There is no such thing as a secondary benefit. A secondary benefit, as the phrase has been used in the benefit-cost literature, is in fact a benefit in support of an objective other than efficiency. The word benefit (and the word cost, too) has no meaning by itself, but only in association with an objective; there are efficiency benefits, income redistribution benefits, and others. Thus, if the objective function for a public program involves more than economic efficiency — and it will in most cases — there is no legitimate reason for holding that the efficiency benefits are primary and should be included in the benefit-cost analysis whereas benefits in support of other objectives are secondary and should be mentioned, if at all, in separate subsidiary paragraphs of the survey report.
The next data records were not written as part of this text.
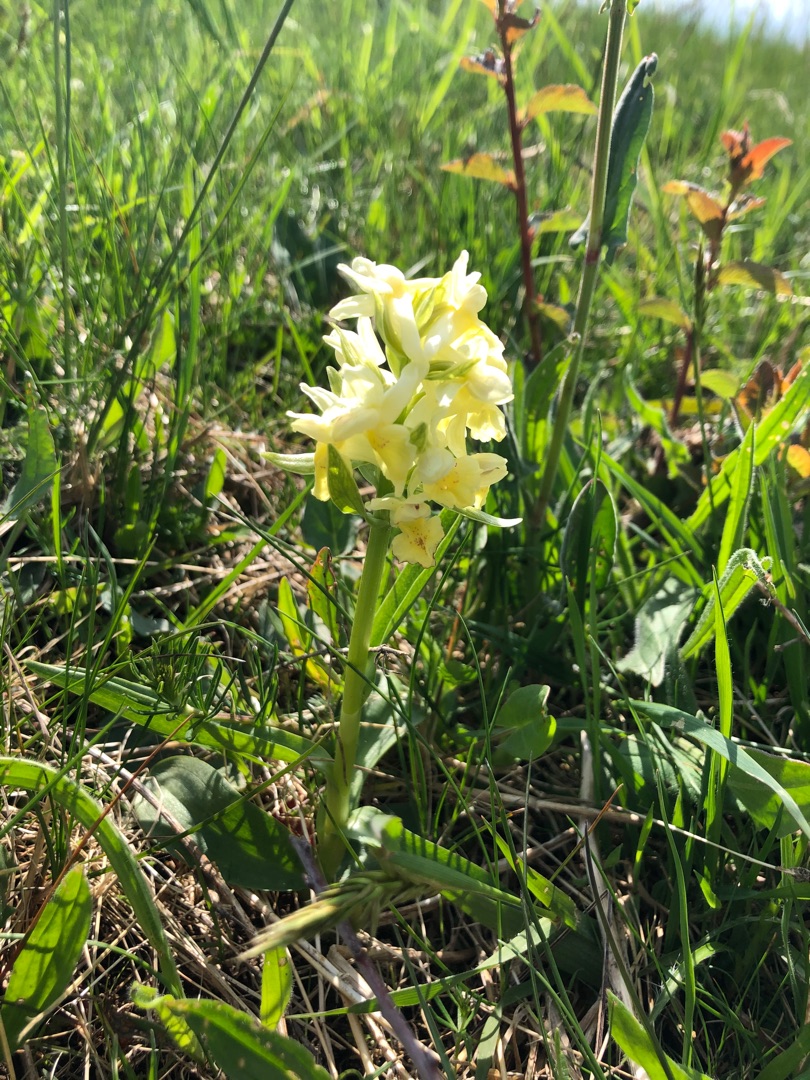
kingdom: Plantae
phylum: Tracheophyta
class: Liliopsida
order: Asparagales
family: Orchidaceae
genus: Dactylorhiza
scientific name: Dactylorhiza sambucina
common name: Hylde-gøgeurt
The executive agencies have painted themselves into the efficiency box. In 1950 the Subcommittee on Benefits and Costs of the Federal Inter-Agency River Basin Committee gave overwhelming emphasis to the efficiency ranking function in its now well-known “Green Book” report. In 1952 the Bureau of the Budget, in a Budget Circular that neither required nor invited formal review and approval by the Congress, nailed this emphasis into national policy, adopting it as the standard by which the Bureau would review agency projects to determine their standing in the President’s program. And soon thereafter agency planning manuals were revised, where necessary, to reflect this Budget Circular. In this way benefits to all became virtually restricted to benefits that increase national product.
The federal bureaucrats, it should be noted, were not acting in a vacuum; they were reflecting the doctrines of the new welfare economics which has focused entirely on economic efficiency.